Outre un aspect poétique certain, les scientifiques ont depuis longtemps déterminé que cette symbiose permet d'augmenter le potentiel de la végétation à éliminer le CO2 de l'atmosphère et à le stocker dans les sols. "La symbiose mycorhizienne peut prendre plusieurs formes, les trois principales sont la mycorhize arbusculaire, la mycorhize éricoïde et l'ectomycorhize, détaille Nadia Soudzilovskaia, chercheuse à l'Université de Leiden et principale auteure de l'étude, interrogée par L'Express. Mais, en raison de la complexité de ces relations et de la multiplicité des espèces concernées, personne n'avait encore déterminé précisément où ces différentes végétations se situaient, ni leur impact global sur le stockage de CO2 atmosphérique... Jusqu'à maintenant. "Nous avons découvert que la végétation ectomycorhizienne est, de loin, la plus efficace pour stocker le carbone dans le sol", souligne la chercheuse. Pour parvenir à ce résultat, elle a mené avec son équipe une enquête à l'échelle planétaire. "Nous avons ainsi créé des cartes détaillant la répartition des différentes végétations mycorhiziennes dans le monde, ce qui va permettre d'élaborer des stratégies concernant l'utilisation des terres afin de lutter contre l'augmentation du CO2 atmosphérique, et donc contre le réchauffement climatique", explique encore la scientifique.

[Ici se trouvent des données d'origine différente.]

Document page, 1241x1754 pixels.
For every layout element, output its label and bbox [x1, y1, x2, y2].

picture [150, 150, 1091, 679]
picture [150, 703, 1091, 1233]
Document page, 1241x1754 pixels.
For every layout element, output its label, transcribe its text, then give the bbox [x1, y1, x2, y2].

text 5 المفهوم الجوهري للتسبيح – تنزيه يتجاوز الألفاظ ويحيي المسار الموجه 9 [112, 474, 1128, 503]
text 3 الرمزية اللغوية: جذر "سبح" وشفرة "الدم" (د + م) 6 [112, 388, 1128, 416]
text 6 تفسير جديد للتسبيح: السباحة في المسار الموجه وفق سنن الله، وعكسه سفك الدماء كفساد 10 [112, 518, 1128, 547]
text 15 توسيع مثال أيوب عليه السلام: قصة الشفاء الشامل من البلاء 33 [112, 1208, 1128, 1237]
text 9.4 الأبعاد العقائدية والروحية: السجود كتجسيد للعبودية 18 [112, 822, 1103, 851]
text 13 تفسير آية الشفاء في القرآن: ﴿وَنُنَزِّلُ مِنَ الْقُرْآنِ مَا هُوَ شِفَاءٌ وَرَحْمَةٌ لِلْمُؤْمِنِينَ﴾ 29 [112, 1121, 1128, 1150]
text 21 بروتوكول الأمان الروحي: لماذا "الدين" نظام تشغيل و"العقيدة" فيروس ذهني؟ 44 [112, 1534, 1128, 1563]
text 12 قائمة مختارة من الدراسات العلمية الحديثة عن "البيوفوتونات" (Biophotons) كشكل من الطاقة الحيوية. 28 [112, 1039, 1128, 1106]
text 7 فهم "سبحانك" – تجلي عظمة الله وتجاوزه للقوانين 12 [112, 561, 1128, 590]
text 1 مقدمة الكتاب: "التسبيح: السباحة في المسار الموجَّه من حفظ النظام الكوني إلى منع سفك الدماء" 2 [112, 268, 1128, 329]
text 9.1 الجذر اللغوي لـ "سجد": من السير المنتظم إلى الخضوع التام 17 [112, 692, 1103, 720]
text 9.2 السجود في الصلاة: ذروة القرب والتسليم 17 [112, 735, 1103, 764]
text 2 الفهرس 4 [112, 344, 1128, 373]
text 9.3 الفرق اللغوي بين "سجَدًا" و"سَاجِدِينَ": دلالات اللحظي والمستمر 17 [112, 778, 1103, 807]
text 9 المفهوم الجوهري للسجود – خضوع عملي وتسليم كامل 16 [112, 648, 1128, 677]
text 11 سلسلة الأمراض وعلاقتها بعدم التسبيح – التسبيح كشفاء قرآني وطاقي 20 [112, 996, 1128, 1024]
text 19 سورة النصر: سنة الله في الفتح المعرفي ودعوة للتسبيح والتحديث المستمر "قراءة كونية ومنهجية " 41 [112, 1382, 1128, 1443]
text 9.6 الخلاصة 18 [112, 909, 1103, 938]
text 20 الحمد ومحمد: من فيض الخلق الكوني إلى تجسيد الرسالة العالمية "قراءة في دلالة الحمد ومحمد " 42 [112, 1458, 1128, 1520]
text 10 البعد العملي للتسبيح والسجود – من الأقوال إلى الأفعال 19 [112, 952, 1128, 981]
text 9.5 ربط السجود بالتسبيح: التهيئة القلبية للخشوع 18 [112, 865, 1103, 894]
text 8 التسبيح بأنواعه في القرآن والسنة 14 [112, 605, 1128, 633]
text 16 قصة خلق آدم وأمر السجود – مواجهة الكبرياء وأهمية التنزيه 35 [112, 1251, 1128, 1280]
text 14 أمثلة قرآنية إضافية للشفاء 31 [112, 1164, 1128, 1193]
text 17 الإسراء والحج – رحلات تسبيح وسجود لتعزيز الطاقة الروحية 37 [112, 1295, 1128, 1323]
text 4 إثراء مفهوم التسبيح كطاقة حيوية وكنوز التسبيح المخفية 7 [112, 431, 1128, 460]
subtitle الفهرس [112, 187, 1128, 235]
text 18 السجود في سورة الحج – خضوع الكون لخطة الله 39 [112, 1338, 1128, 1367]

L'étude montre que les forêts boréales (que l'on trouve principalement au Canada et en Russie) sont presque 100% ectomycorhiziennes, les forêts tempérées possèdent, elles, entre 50 et 80% de plantes ectomycorhiziennes et la majorité des forêts tropicales et subtropicales en abritent jusqu'à 50%. Pour une raison qui reste inexpliquée, les forêts tropicales d'Amérique du Sud, elles, n'en ont presque pas, à part quelques zones en Guyane française. Quant aux prairies et aux terres agricoles, elles ne sont jamais ectomycorhiziennes, précisent les auteurs.

"Le principal problème est qu'en cultivant des cultures dans le monde entier et en utilisant des engrais et autres produits phytosanitaires, l'humanité a endommagé 50 à 75% des écosystèmes terrestres et a diminué le potentiel des végétations ectomycorhiziennes à stocker du carbone dans le sol, ce qui a mécaniquement contribué à l'augmentation du CO2 dans l'atmosphère, explique Ian McCallum, chercheur à l'IIASA et coauteur de l'étude, également interrogé par L'Express. Or nous avons aussi besoin de ces terres agricoles pour assurer la sécurité alimentaire." La conclusion est simple : non seulement il faut protéger ces écosystèmes en priorité, mais il faut aussi tenter de les restaurer, en particulier dans les terres agricoles abandonnées et les terres arides.